Ryan Murphy multiplie alors les tueurs et tueuses à l’aide de twists à répétition, au point qu’on se demande au final si cette histoire a des victimes. Emma Roberts a beau être parfaite en “final girl”, la reconstitution fétichiste des années 80 est toute aussi divertissante et camp. Mais il se dégage de 1984 une certaine vacuité et un manque manifeste d’innovation. Parodier un genre qui s’autoparodie depuis au moins Scream (1997) était un pari osé, et il faut bien le dire, il est à moitié raté. Suprême ironie : malgré la présence de tous ces serial killers, on n’a pas vraiment peur. Et on retient à peine une figure de grand méchant, inspiré de la vraie vie, le “Night Stalker” Richard Ramirez, incarné par le très bon Zach Villa.
#9. Roanoke
Si elle est tout en bas de cette liste (subjective, on le rappelle), c’est surtout parce que la saison 6 d’American Horror Story n’a pas autant marqué les esprits que les autres. Pourtant, elle a tenté un véritable tour de force en étant méta… au carré. Une série dans la série et une téléréalité dans la fiction. Il y avait de quoi perdre les pédales entre véritables témoins et acteur·rice·s qui les jouent dans la reconstitution. Roanoke signait aussi le retour de Lady Gaga dans le rôle, cette fois-ci, de Scathach, une sorcière autrefois martyrisée et revenue exercer sa vengeance sur les pauvres mortel·le·s qui osent fouler du pied les lieux de son supplice passé. D’un point de vue purement formel, cette saison n’était pas une grande réussite, mais le pari était risqué.

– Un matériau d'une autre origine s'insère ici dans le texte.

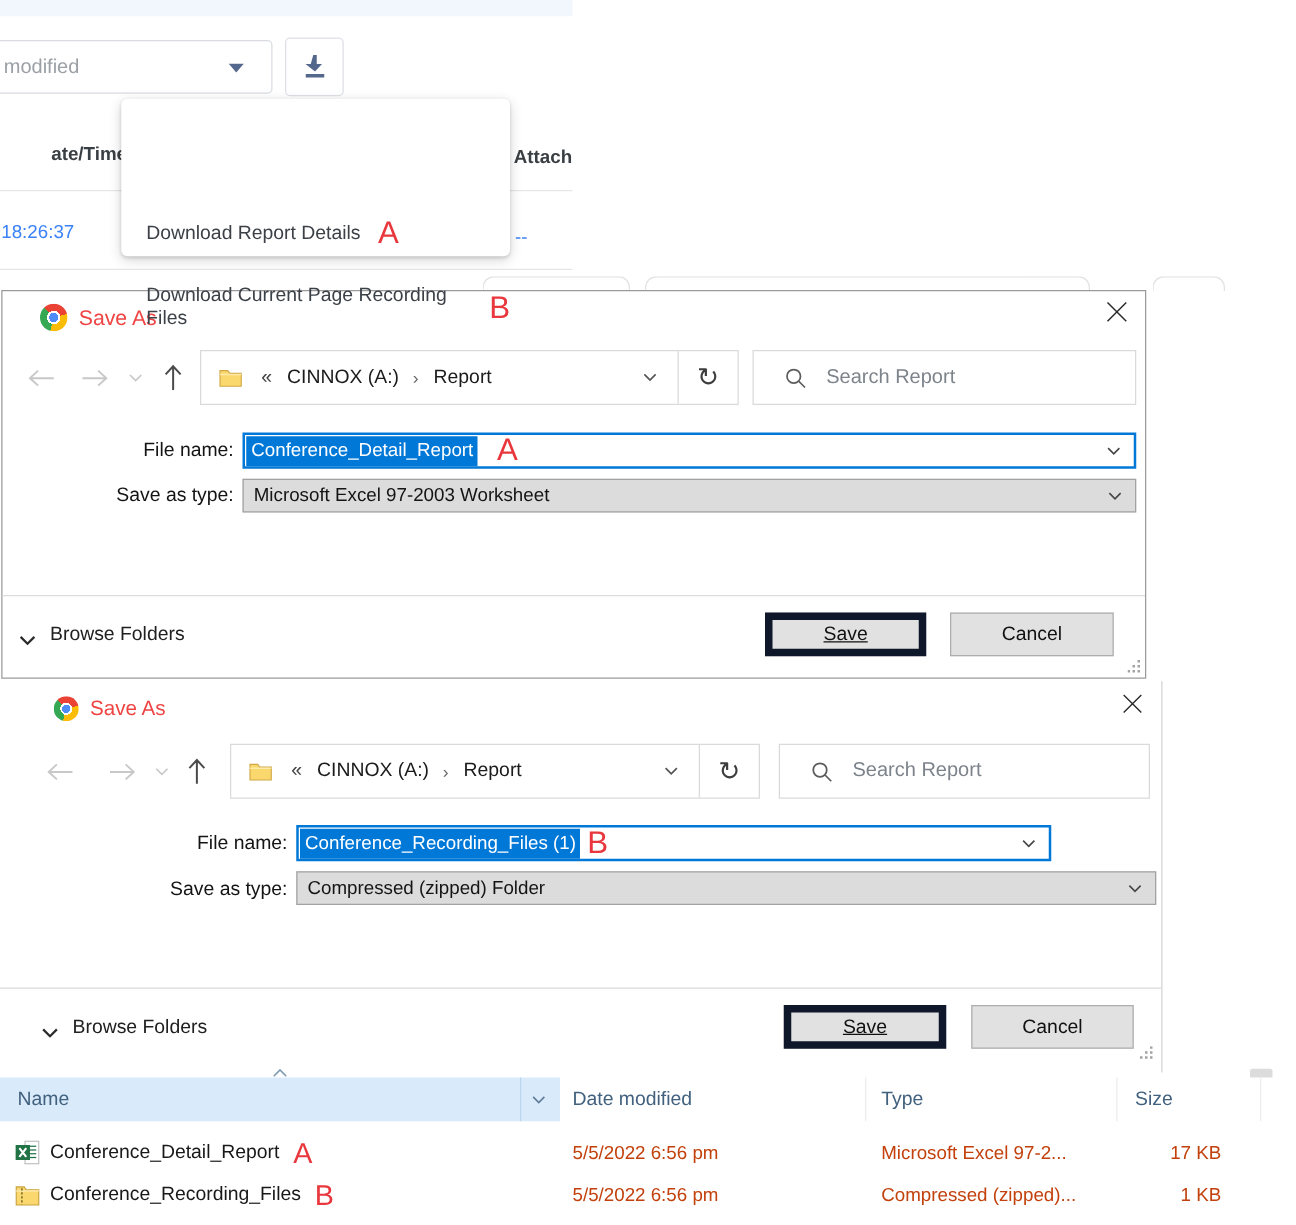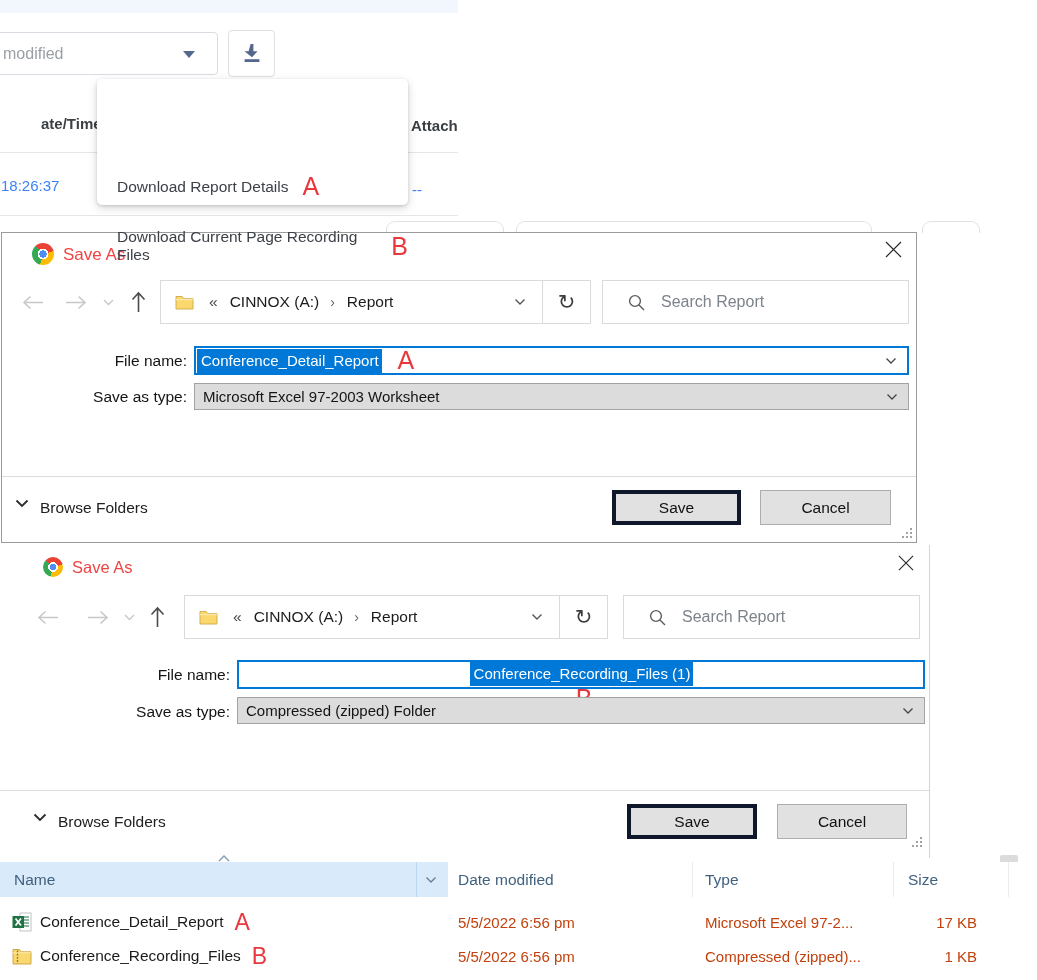"Browse Folders" .browse { align-items: flex-start -> flex-end }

On peut saluer l’audace de ses créateurs, qui savent exploiter au mieux les fondements mêmes de l’anthologie en tentant à chaque fois quelque chose de nouveau. Et on peut toujours compter sur les esprits torturés de Ryan Murphy et Brad Falchuk pour provoquer en nous ce sentiment unique, mêlant dégoût et fascination.
Les 9 saisons d’American Horror Story sont disponibles sur Netflix.